SHORT AUDCAD
Luca Santos
AUDCAD·
Jun 13 2025
Pending
Published 8d ago
0.88563
Current price
0.88238
Entry price
Side: Short
Entry: 0.88238
Take Profit (TP): 0.87505
Stop Loss (SL): 0.88545
Risk Reward (RR): 1 to 2.39
Reason Behind the Trade Idea:
The Israeli strike on Iranian military and nuclear infrastructure has triggered a surge in geopolitical risk across the Middle East. This event is not just a one-off flare-up it raises the possibility of a broader regional escalation involving global powers, which is causing global risk sentiment to deteriorate sharply.

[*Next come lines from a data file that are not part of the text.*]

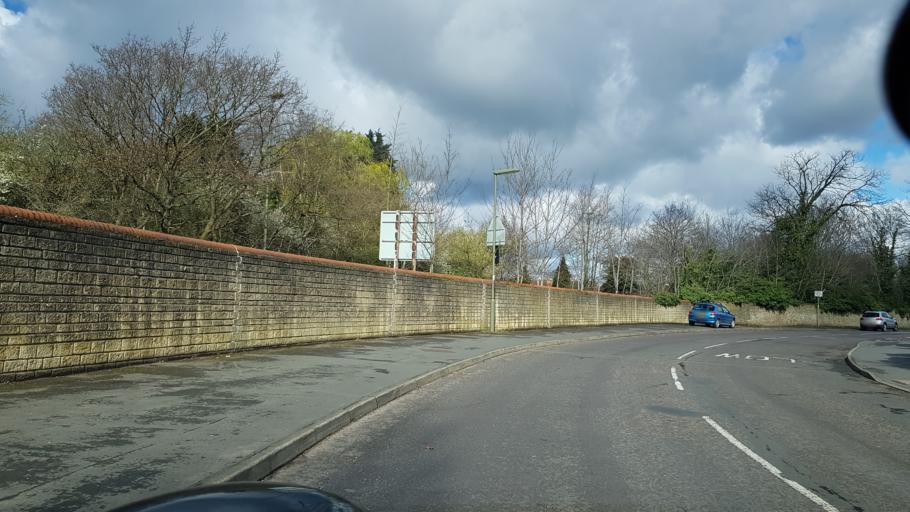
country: GB
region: England
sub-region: Surrey
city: Guildford
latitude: 51.2537
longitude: -0.5731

In that environment, investors rotate out of risk-sensitive currencies like the Australian dollar (AUD) and into relatively safer or commodity-supported currencies like the Canadian dollar (CAD). The sharp rally in crude oil due to fears of supply disruption from the region further boosts CAD as Canada is a major energy exporter.
Fundamental Drivers:
- Geopolitical Shock: The Israeli offensive on Iran’s nuclear sites marks a significant escalation and is not expected to be short-lived. Iran’s potential retaliation could lead to higher oil prices, closed airspaces, and broader market instability.
- Risk Sentiment: AUD is typically sold off in global uncertainty due to its close ties with Chinese growth and commodities that are sensitive to global demand.
- Oil Surge & CAD Strength: Brent and WTI crude have surged over 5–6% in response to the strikes. This strengthens the Canadian dollar as oil exports are a major part of Canada’s trade balance and GDP.
- Flight to Quality Rotation: Markets are unwinding risk-on trades, favoring currencies like CAD that are backed by hard assets and less exposed to global trade disruptions.